How many species? Well that depends – did you count the people?
Ok, even focused on the stick, the actual number is not the important takeaway. Of course, when you start thinking about resolution of the photograph we can’t hold you accountable to seeing everything. That is one reason the more important question is the follow up, such as how can you tell that you are seeing different species?
Did you use the shape? The color? Prior knowledge? (Any Lichenologists reading this who know the names of all these lichens?) This is a great foundational conversation for younger students.
Or maybe the follow up question is what makes something a different species? Different shapes don’t necessarily indicate a different species. It may be a different phase of the life cycle. Or it could be different shapes of the same species. Your Chihuahua and your neighbor’s Great Dane? Same species. Not the same shape. Did you know poison oak can be shaped like ground cover, bush, or climbing vine? But regardless of the shape, it is all the same species. So how do scientists define a different species? This is a great discussion for older students (and even a point of debate among professional scientists).
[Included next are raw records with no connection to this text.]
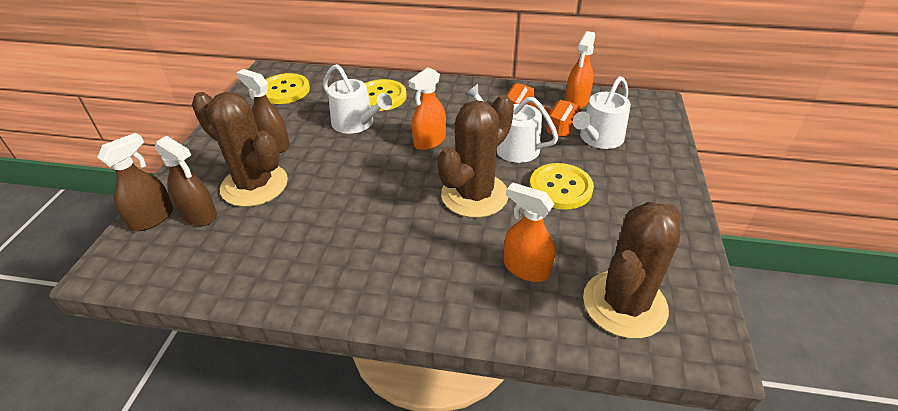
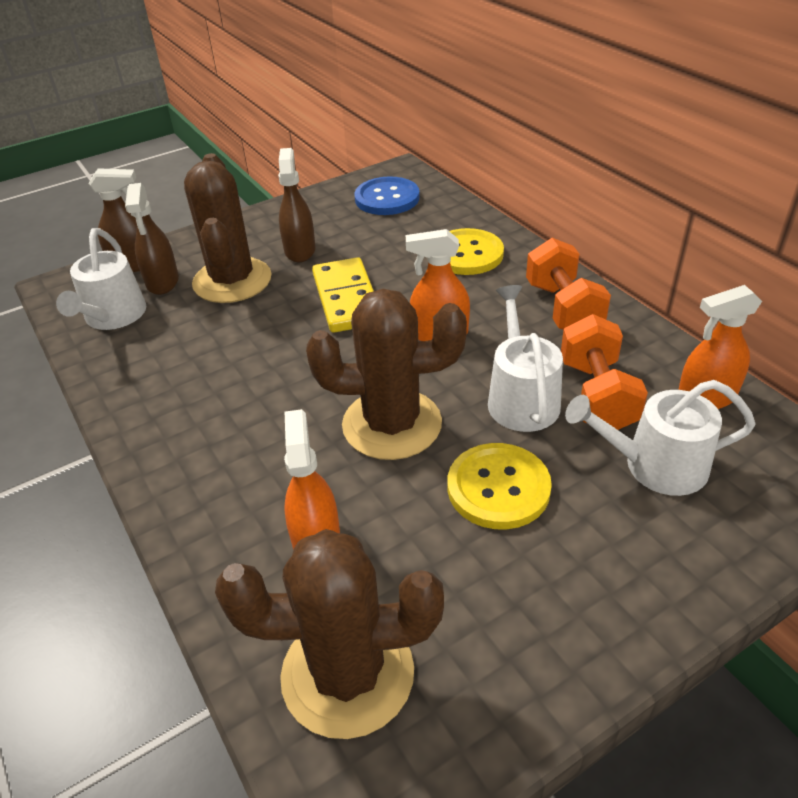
camera: 50 degrees right, 0 degrees up
yellow button [265,73,310,104] -> blue button [354,177,420,215]
white watering can [323,64,392,134] -> white watering can moved to [56,228,146,330]
none -> yellow domino [312,257,374,333]
none -> orange dumbbell [526,238,611,330]

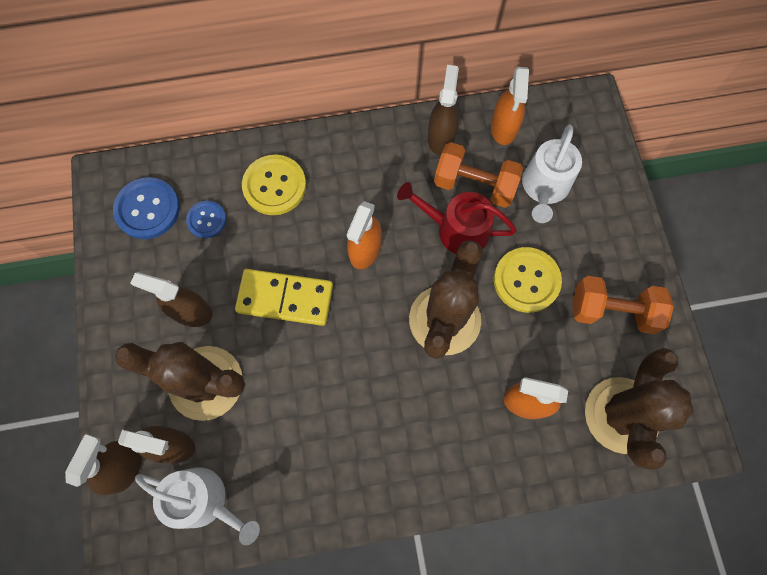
camera: 70 degrees left, 30 degrees up
white watering can [488,285,563,432] -> red watering can [397,182,517,254]
orange dumbbell [526,238,611,330] -> orange dumbbell moved to [573,276,674,334]
none -> blue button [186,201,226,238]
none -> brown spray bottle [428,65,459,155]

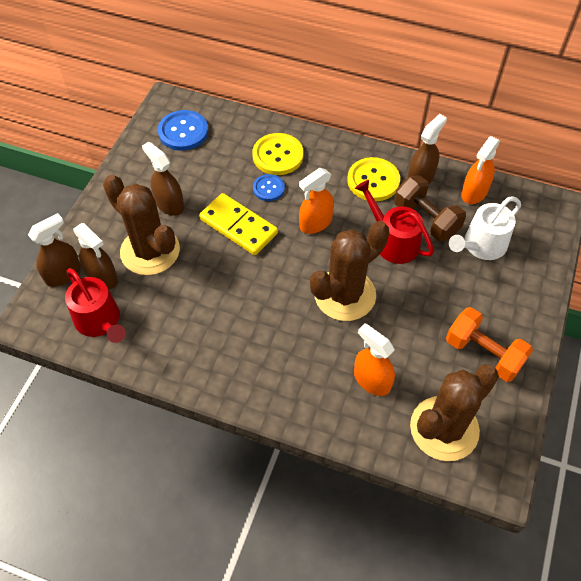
camera: 30 degrees right, 15 degrees down
white watering can [135,467,260,545] -> red watering can [65,268,126,343]
blue button [186,201,226,238] -> blue button moved to [253,174,285,201]
orange dumbbell [434,142,523,208] -> brown dumbbell [394,175,466,241]
yellow button [494,247,562,313] -> yellow button moved to [347,157,400,201]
So, the EV way of distance learning is not just writing up lots of science facts, or filming videos of someone talking about lots of science facts. Don’t get us wrong, there are some fantastic examples of those kinds of resources. But what we are hoping to do is engage our students in science skills like observation and critical thinking. We want to help our students be better learners and to know what to do with all of those amazing science facts that are out there.
Want to do this yourself?
This is a simple and rich observation based activity. In pre-Covid times we would take students on a field trip to a forest and find a stick like the one pictured. What if you aren’t in a forest with sticks like this?